- _Task to carry out_:
Find how many lines of the records hold the string "minus" and reply with only that total.

- _Records shown_:
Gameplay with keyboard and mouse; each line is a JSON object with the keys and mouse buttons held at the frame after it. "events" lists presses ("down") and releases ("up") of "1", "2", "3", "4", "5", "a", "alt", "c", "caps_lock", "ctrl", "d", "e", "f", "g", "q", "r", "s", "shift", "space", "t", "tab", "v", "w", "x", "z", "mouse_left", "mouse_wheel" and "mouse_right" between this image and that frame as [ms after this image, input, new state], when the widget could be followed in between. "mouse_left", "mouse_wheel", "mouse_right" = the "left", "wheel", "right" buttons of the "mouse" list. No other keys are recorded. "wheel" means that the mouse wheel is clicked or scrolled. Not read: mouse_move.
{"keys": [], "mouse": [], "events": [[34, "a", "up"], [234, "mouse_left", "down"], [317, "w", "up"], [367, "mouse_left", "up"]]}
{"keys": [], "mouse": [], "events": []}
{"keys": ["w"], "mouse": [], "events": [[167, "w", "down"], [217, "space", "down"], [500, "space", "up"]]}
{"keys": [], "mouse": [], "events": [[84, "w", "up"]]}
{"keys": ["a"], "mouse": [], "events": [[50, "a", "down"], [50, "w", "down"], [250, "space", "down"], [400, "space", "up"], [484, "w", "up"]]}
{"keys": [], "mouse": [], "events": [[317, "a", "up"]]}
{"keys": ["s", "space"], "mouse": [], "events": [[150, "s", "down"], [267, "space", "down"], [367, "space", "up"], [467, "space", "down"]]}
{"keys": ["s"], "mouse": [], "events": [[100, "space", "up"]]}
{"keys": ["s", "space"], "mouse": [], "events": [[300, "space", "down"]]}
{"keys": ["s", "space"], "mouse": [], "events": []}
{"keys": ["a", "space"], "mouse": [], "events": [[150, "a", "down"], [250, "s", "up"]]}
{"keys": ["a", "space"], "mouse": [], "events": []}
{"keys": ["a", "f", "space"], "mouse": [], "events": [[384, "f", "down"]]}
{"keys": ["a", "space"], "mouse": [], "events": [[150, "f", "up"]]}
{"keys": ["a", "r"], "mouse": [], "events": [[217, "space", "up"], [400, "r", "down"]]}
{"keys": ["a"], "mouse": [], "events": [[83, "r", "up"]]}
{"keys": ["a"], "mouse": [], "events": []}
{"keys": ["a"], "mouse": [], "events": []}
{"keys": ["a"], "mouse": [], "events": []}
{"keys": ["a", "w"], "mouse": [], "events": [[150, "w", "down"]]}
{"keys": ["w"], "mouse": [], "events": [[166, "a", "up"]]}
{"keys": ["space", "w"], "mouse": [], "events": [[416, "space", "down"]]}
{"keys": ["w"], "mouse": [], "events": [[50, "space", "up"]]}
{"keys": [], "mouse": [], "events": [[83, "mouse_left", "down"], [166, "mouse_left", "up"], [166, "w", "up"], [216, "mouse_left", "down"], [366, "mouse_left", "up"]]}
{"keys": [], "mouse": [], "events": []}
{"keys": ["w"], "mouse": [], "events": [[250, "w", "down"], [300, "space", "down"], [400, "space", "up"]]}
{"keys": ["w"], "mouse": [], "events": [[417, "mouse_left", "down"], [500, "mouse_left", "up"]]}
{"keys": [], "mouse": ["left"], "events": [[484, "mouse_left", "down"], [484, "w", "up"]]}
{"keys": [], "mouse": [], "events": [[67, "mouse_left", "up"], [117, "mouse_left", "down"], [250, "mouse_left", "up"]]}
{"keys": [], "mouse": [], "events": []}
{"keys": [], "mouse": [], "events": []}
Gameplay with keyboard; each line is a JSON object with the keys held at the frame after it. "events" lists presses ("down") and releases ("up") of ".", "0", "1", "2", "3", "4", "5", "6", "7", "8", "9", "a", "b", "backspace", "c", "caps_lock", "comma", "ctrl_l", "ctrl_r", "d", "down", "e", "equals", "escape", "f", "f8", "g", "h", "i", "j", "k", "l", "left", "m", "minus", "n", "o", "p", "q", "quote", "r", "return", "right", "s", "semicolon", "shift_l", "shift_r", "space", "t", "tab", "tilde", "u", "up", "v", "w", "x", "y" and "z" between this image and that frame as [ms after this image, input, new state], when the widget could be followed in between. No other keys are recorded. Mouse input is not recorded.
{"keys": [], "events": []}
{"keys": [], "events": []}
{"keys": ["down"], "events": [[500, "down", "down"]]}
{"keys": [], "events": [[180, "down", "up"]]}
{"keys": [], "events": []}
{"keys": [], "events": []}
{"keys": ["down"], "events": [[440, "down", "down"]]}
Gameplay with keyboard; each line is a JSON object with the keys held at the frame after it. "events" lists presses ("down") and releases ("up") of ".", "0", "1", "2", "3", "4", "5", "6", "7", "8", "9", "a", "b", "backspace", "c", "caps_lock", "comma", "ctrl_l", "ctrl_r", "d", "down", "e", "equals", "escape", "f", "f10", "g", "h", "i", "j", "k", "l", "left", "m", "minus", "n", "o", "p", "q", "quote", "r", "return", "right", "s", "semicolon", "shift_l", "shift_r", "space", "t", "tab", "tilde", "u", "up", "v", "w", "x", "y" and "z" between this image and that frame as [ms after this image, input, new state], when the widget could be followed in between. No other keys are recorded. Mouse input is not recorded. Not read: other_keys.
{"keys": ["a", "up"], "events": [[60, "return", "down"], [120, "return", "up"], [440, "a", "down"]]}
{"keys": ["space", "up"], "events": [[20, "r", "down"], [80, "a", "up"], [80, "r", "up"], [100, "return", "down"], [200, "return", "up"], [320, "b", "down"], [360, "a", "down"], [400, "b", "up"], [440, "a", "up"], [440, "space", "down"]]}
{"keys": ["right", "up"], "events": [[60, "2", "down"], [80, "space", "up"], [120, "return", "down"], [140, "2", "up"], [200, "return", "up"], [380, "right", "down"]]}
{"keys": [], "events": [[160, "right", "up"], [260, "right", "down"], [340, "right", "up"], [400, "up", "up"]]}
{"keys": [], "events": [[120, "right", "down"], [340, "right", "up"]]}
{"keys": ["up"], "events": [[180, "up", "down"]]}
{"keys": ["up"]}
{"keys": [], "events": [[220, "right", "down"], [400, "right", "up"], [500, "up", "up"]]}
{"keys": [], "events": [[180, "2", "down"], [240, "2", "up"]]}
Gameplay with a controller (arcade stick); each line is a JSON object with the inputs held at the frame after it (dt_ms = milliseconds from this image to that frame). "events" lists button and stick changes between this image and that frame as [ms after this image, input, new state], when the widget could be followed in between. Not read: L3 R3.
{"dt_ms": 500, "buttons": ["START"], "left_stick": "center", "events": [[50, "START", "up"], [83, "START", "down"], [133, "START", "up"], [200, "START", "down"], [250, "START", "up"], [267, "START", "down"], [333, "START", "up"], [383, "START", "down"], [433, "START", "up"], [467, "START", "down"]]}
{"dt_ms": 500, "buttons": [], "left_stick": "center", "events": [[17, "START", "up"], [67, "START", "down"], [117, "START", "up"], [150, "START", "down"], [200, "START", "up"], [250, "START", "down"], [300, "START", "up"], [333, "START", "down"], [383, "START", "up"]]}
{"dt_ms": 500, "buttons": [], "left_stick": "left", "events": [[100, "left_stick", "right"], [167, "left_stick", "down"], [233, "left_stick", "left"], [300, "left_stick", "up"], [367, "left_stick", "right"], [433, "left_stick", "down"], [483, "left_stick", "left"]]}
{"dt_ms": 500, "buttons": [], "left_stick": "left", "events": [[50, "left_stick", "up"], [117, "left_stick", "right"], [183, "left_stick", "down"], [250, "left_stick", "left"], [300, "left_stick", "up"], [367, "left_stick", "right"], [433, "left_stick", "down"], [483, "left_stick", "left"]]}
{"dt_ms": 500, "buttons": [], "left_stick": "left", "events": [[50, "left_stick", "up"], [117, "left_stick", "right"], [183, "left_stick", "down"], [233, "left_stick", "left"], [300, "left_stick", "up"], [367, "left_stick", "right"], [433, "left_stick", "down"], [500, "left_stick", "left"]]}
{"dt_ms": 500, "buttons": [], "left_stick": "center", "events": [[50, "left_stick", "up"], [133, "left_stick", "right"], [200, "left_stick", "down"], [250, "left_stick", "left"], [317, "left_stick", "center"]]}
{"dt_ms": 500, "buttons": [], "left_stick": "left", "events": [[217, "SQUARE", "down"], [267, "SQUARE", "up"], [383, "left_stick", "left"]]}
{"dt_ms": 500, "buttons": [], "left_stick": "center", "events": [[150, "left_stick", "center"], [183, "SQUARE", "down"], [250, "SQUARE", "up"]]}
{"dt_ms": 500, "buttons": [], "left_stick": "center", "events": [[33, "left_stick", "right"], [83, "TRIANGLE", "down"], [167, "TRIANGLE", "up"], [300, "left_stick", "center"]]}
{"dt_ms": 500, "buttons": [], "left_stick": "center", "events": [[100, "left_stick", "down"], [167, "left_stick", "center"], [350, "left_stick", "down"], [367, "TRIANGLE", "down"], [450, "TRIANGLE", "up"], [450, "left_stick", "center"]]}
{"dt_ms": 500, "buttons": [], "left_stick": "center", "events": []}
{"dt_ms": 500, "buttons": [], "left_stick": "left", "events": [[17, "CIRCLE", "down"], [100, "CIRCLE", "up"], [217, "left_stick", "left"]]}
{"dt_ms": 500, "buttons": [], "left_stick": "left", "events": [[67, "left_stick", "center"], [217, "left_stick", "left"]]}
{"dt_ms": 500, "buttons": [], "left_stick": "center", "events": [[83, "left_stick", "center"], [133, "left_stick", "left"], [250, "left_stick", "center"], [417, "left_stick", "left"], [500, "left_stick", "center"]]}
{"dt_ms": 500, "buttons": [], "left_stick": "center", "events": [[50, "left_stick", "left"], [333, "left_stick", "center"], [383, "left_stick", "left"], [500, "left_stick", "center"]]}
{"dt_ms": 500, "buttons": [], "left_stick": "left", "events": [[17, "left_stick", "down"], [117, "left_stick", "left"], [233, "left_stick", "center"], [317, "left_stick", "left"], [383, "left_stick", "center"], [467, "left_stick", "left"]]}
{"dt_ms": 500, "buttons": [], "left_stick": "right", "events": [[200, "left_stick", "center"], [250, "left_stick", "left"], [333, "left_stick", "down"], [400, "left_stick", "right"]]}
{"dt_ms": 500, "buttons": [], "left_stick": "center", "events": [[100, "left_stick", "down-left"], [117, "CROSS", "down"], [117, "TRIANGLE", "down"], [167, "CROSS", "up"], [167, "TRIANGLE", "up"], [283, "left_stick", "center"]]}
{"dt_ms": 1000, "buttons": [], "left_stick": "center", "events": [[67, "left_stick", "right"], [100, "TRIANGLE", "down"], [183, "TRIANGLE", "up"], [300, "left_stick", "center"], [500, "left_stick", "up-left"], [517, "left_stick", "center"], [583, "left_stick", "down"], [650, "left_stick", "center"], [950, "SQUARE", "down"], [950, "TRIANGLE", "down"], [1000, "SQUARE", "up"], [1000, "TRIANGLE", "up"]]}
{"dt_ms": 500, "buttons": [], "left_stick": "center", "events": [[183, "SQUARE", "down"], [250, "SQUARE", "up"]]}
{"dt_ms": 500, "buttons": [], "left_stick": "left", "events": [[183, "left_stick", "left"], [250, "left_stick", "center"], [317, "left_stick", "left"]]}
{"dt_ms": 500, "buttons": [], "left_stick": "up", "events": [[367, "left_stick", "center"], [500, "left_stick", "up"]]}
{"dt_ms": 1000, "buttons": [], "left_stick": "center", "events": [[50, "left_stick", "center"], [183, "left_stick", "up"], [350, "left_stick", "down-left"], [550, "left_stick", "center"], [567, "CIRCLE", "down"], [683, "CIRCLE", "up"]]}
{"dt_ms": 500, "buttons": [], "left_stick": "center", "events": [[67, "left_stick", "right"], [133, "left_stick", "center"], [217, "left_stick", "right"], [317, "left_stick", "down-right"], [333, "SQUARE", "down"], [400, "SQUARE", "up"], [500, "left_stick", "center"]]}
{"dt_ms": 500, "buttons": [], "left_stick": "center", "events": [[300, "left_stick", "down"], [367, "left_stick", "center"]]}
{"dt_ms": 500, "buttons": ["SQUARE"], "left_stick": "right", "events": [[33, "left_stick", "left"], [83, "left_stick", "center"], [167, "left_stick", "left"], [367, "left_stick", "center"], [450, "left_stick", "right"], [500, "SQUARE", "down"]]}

- _Completed task_:
2